Damit darf nicht mehr als einer der 36 Grünen-Abgeordneten oder der 35 Sozialdemokraten im Parlament fehlen oder mit Nein stimmen - sonst könnte Kretschmann bei der Wahl durchfallen. Es sind zwar unbegrenzt weitere Wahlgänge möglich, die Hürde bleibt aber unverändert hoch.

Zuvor kommt an diesem Mittwoch der Landtag zur konstituierenden Sitzung zusammen und bestimmt die neue Parlamentsspitze. Der scheidende Finanzminister Willi Stächele (CDU) soll neuer Landtagspräsident werden. Die CDU ist zwar künftig in der Opposition, sie stellt aber noch immer die stärkste Fraktion und hat nach parlamentarischem Brauch das Vorschlagsrecht.

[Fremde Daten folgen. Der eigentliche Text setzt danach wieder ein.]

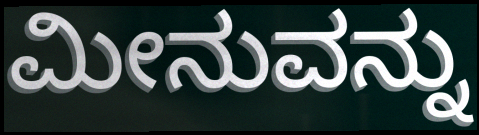
ಮೀನುವನ್ನು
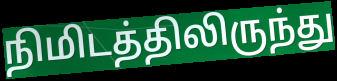
நிமிடத்திலிருந்து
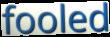
fooled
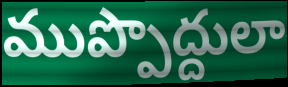
ముప్పొద్దులా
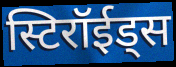
स्टिरॉईड्स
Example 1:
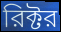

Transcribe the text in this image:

রিক্টর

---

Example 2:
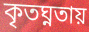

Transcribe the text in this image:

কৃতঘ্নতায়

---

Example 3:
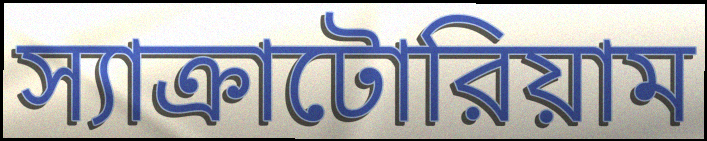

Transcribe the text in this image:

স্যাক্রাটোরিয়াম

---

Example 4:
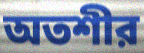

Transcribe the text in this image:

অতশীর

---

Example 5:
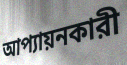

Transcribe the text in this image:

আপ্যায়নকারী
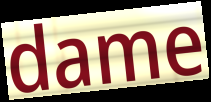
dame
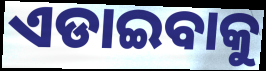
ଏଡାଇବାକୁ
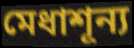
মেধাশূন্য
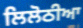
ਲਿਲੋਠੀਆ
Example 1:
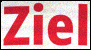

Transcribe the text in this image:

Ziel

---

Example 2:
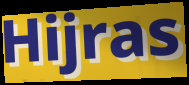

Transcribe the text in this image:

Hijras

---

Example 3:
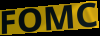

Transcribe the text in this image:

FOMC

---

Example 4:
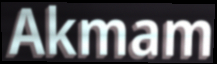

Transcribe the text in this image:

Akmam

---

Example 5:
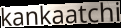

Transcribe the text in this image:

kankaatchi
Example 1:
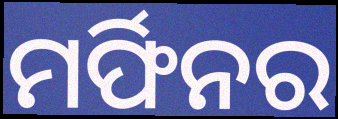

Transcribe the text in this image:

ମର୍ଫିନର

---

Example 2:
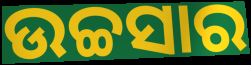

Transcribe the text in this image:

ଉଚ୍ଚସାର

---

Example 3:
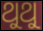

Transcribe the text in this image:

ଥୁଥୁ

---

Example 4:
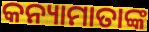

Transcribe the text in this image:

କନ୍ୟାମାତାଙ୍କ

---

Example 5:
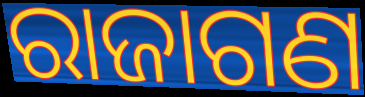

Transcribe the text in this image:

ରାଜାଗଣ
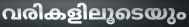
വരികളിലൂടെയും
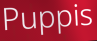
Puppis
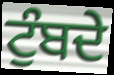
ਟੁੰਬਦੇ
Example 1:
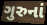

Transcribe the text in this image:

ગુરુનાં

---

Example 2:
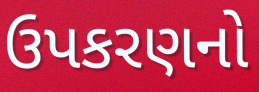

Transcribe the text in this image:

Wolfgang Drexler gilt als gesetzt

Die Nominierung Stächeles ist allerdings in die Kritik geraten. Die bisherigen Oppositionsfraktionen Grüne und SPD lasten ihm an, dass er als Finanzminister den vom bisherigen Regierungschef Stefan Mappus (CDU) im Geheimen eingefädelten Rückkauf der Landesanteile am Energiekonzern EnBW für 4,7 Milliarden Euro per Notbewilligungsrecht genehmigte und dabei den Landtag umging.

Grüne und SPD sehen die verfassungsmäßigen Rechte des Parlaments als Haushaltsgesetzgeber verletzt und haben deshalb Klage beim Staatsgerichtshof eingereicht. Sollte das oberste Verfassungsgericht des Landes ihr stattgeben, würde Stächele aus Sicht der künftigen Regierungsfraktionen Grüne und SPD als oberster Repräsentant des Landtags untragbar.

Für die Wahl des Landtagspräsidenten genügt die einfache Mehrheit der abgegebenen gültigen Stimmen. Enthaltungen werden als nicht abgegebene Stimmen gezählt. Wie Grüne und SPD angesichts der EnBW-Vorgeschichte stimmen werden, ist aber noch nicht geklärt.

Der bisherige stellvertretende Landtagspräsident Wolfgang Drexler (SPD) gilt für eine weitere Amtszeit als gesetzt. Um einen weiteren Vize-Präsidenten-Posten konkurrieren derzeit noch die Grünen-Abgeordneten Brigitte Lösch und Muhterem Aras. Welche der beiden Stuttgarter Parlamentarierinnen ins Rennen geht, wollen die Grünen an diesem Dienstag in der Fraktionssitzung festlegen.